“Perhaps creating something is nothing but an act of profound remembrance.”
~ Rainer Maria Rilke, Letters on Life

Tonight, my husband is on a plane
making his way to Chicago; he and his

siblings have been called and will be
gathering at the bedside of their mother

who’s been in the hospital’s intensive
care unit for several days. Two weeks

ago, we were planning details for a reunion
in a cottage up by Lake Geneva: who’d get

which room, who’d be responsible
for grocery runs, for rides, for side

excursions to Niagara Falls and closer
towns. When she came to consciousness after

the pacemaker implant, she asked the doctor
if she’d be able to travel, and was told

yes. I wondered then: so soon after surgery,
would it be safe for her to don a blue

rain slicker and board a boat with the rest
of us, to feel the thundering spray from

a horseshoe-shaped curtain of water
crashing over the rocks?

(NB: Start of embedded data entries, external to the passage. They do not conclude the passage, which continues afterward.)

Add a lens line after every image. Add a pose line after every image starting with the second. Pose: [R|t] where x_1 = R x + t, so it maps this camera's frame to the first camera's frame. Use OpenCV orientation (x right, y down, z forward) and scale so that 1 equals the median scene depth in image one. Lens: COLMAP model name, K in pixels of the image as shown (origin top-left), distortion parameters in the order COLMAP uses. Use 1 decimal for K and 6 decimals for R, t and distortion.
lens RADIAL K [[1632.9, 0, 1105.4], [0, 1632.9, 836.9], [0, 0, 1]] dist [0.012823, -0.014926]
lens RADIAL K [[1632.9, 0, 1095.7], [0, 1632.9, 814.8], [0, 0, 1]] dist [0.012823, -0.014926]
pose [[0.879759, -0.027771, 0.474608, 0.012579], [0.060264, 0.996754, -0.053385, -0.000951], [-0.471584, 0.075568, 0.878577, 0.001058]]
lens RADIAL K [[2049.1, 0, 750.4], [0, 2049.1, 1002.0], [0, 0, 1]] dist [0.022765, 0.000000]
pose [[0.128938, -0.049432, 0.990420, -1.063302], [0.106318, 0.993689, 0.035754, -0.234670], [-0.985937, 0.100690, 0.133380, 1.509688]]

Growing up,

I’d hear my elders say The spirit is
willing, but the flesh is weak
. You might

think this well applies to her situation, except
that no one knows for sure. No one wants to talk

about what it might mean yet: if she’s come
to the end or if the body might still rally

and surpass all hopes, sprinting back from the edge,
from teetering and then slipping away in the mist.


In response to Via Negativa: Asymmetry.